(DATASET EXTRACT begins)

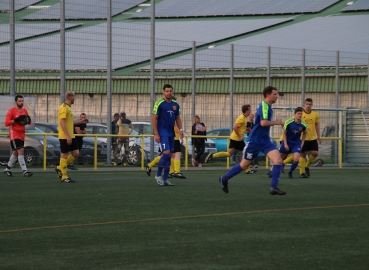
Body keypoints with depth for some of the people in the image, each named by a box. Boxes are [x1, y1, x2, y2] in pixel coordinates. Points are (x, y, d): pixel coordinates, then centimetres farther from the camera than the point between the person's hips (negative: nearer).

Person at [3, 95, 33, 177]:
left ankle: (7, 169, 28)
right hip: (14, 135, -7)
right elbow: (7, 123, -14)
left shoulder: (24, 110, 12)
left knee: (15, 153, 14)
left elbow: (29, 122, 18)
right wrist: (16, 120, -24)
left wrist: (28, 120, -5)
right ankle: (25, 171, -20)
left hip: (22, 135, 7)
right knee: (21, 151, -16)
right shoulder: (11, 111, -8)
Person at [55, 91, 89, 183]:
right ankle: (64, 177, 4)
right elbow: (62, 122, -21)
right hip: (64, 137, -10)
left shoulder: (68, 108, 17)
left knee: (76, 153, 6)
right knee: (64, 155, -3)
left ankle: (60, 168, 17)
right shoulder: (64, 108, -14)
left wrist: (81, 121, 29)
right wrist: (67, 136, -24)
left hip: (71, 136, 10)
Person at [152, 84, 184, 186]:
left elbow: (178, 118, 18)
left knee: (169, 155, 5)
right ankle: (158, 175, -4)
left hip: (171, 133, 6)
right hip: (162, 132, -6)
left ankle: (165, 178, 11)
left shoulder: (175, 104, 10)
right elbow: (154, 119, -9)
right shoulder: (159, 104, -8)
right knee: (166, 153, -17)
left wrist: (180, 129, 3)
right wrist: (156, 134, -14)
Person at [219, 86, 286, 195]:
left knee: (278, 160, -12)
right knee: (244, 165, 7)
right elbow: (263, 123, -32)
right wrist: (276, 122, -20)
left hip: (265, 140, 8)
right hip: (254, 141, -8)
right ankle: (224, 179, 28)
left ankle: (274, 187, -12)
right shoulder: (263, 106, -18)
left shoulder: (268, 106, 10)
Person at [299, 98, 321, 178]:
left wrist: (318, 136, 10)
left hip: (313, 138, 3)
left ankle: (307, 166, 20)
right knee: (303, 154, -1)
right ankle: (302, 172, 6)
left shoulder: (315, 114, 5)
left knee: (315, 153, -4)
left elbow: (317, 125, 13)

(DATASET EXTRACT ends)
(DATASET EXTRACT begins)

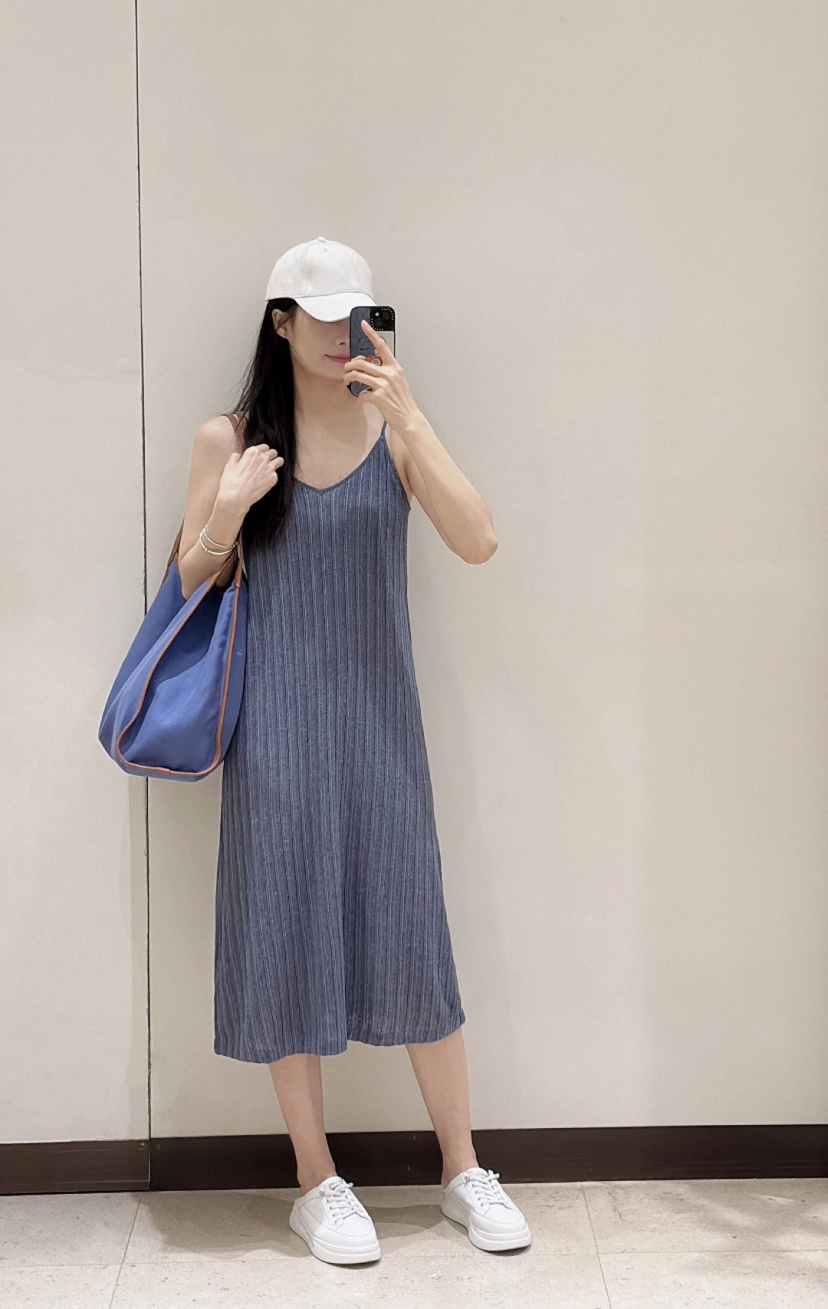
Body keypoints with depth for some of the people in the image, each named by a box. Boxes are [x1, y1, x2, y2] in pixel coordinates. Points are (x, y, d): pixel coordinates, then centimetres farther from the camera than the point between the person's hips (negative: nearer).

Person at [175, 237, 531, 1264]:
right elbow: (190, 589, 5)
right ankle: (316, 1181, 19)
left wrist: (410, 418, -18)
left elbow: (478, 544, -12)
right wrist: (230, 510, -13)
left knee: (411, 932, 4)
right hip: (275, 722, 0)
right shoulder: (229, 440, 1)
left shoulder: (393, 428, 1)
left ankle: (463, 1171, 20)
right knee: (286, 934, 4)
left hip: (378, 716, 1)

(DATASET EXTRACT ends)
(DATASET EXTRACT begins)

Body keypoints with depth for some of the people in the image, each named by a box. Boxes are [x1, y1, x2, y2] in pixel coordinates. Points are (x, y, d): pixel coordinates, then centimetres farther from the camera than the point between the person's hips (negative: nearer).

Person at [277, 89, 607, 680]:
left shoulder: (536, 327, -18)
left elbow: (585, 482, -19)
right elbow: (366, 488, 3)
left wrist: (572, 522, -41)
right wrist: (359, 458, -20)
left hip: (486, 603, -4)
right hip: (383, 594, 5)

(DATASET EXTRACT ends)

### WHAT IS NEEDED
Scan the entries above for the string "knee" and copy each line containing it.

### ANSWER TO THIS PROBLEM
left knee: (15, 153, 14)
right knee: (21, 151, -16)
left knee: (76, 153, 6)
right knee: (64, 155, -3)
left knee: (169, 155, 5)
right knee: (166, 153, -17)
left knee: (278, 160, -12)
right knee: (244, 165, 7)
right knee: (303, 154, -1)
left knee: (315, 153, -4)
left knee: (411, 932, 4)
right knee: (286, 934, 4)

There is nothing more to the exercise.